- What to work on: Change "szoftvereket" to "alkalmazásokat" in the items from the line containing "Íme egy részletes" through the end of the items. Give only those lines, with nothing else altered.

- Information supplied:

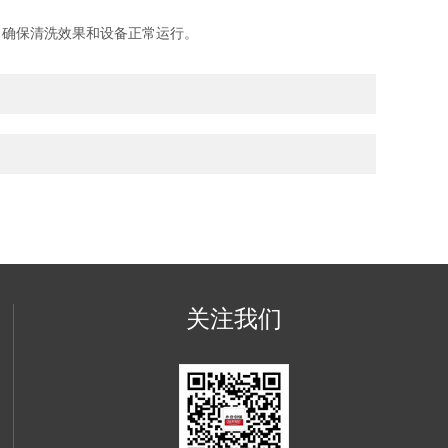
确保清洗效果和设备正常运行。
关注我们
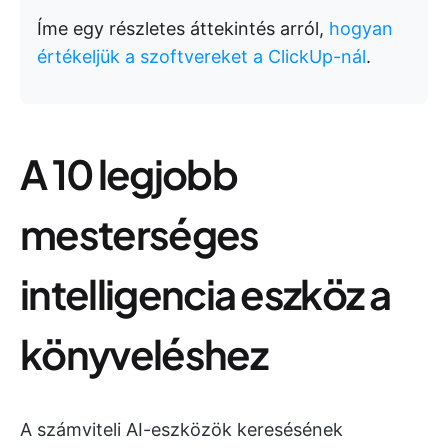
Íme egy részletes áttekintés arról,
hogyan
értékeljük a szoftvereket a ClickUp-nál
.
A 10 legjobb
mesterséges
intelligencia eszköz a
könyveléshez
A számviteli AI-eszközök keresésének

- Task output:
Íme egy részletes áttekintés arról,
hogyan
értékeljük a alkalmazásokat a ClickUp-nál
.
A 10 legjobb
mesterséges
intelligencia eszköz a
könyveléshez
A számviteli AI-eszközök keresésének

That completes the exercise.